Bamboo viscose is the cheapest and the most common type of bamboo fabric. It is used by hundreds of companies to make clothing, bed linen, and other household items. Thanks to bamboo’s antibacterial properties, the material can also be used for sanitary (like cloth diapers) and medical supplies as well.
In general, viscose is a type of rayon that began to be used in the 20th century and was meant to become kind of a low-cost silk. On the first look, it may seem like a perfect option: the customers get all the beneficial properties of bamboo without having to pay a lot. Unfortunately, it couldn’t be further from the truth. Although bamboo viscose is very affordable, bamboo’s unique benefits get lost in the manufacturing process that is also very harmful to the environment.
Just like any other type of viscose, the production of bamboo viscose starts with extracting cellulose from the wood pulp. Small pieces of wood get in contact with a chemical that helps remove the cellulose from the wood. Afterward, the cellulose gets pressed into sheets and carbon di-sulfide is added. To make strands out of cellulose, the cellulose is put into a spinneret. Finally, the strands get immersed into yet another type of chemical, sulfuric acid, which aids the formation of filaments that are then spun into yarn.
Since carbon sulfide is a toxic chemical, a large amount of waste is created in the manufacturing process and it is hard to deal with it in a sustainable manner. Besides, carbon sulfide is a neurotoxin, which makes the working environments very dangerous for the employees. The law in China doesn’t protect the workers either, so many of them risk getting organ damage, psychosis, or even heart attacks.
Evidently, bamboo viscose is just a feel-good marketing ploy. Since bamboo is so cheap and easy to grow, manufacturers use it to create items that they label as “sustainable”. However, with all the chemicals involved, the plant loses all of its beneficial properties by the end of the production cycle, not to mention all the harm these processes do to the environment and human health.
Luckily, viscose is not the only kind of textile that can be made from bamboo. Although they are more expensive, there are also ways to create bamboo fabric in a closed-loop production process. In this case, the structure of cellulose isn’t altered by any chemicals and the fabric can be considered fully organic.
High-quality bamboo fabric doesn’t involve cellulose extraction or toxic solvents. A natural enzyme gets added to crushed bamboo wood fibers, which are washed and spun into yarn afterward. Since no chemicals are used, such productions are much safer for the factory workers and the environment. Besides, it’s the only production method that keeps the special properties of bamboo until the very end of the production cycle.
This kind of bamboo fabric truly is breathable, comfortable, durable, and antibacterial. That’s why many high-end clothing brands use it for apparel and undergarments.

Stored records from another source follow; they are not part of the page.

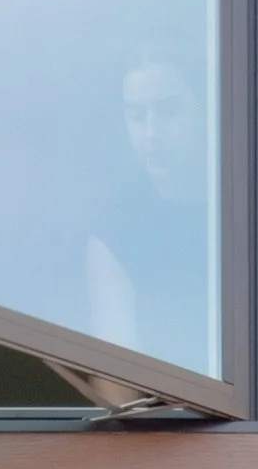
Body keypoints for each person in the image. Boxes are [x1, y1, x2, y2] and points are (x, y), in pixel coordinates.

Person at [85, 45, 215, 368]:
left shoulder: (244, 206)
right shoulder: (116, 231)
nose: (151, 133)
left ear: (206, 110)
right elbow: (120, 384)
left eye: (168, 111)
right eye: (137, 115)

The third most popular type of bamboo textile is bamboo lyocell. Although the fabric itself is quite similar to viscose, the manufacturing process is much more sustainable. No toxic chemicals are involved in lyocell production. Amine oxide, a non-toxic solvent, is used to break down the pulp. This method allows the manufacturer to reuse up to 99% percent of the solvent and water, which minimizes the amount of waste created and water used. Since bamboo lyocell consists of mostly organic ingredients, it is actually biodegradable and can break down in about 8 days.
Such production methods don’t only make the manufacturing process very sustainable, it also lets bamboo retain its unique qualities, so bamboo lyocell is a very soft and light fabric. While bamboo lyocell can be used to make clothing, the most common industry where it can be found is bed linen. Lyocell sheets are very soft, breathable, and hypoallergenic, which makes them perfect for a good night’s sleep.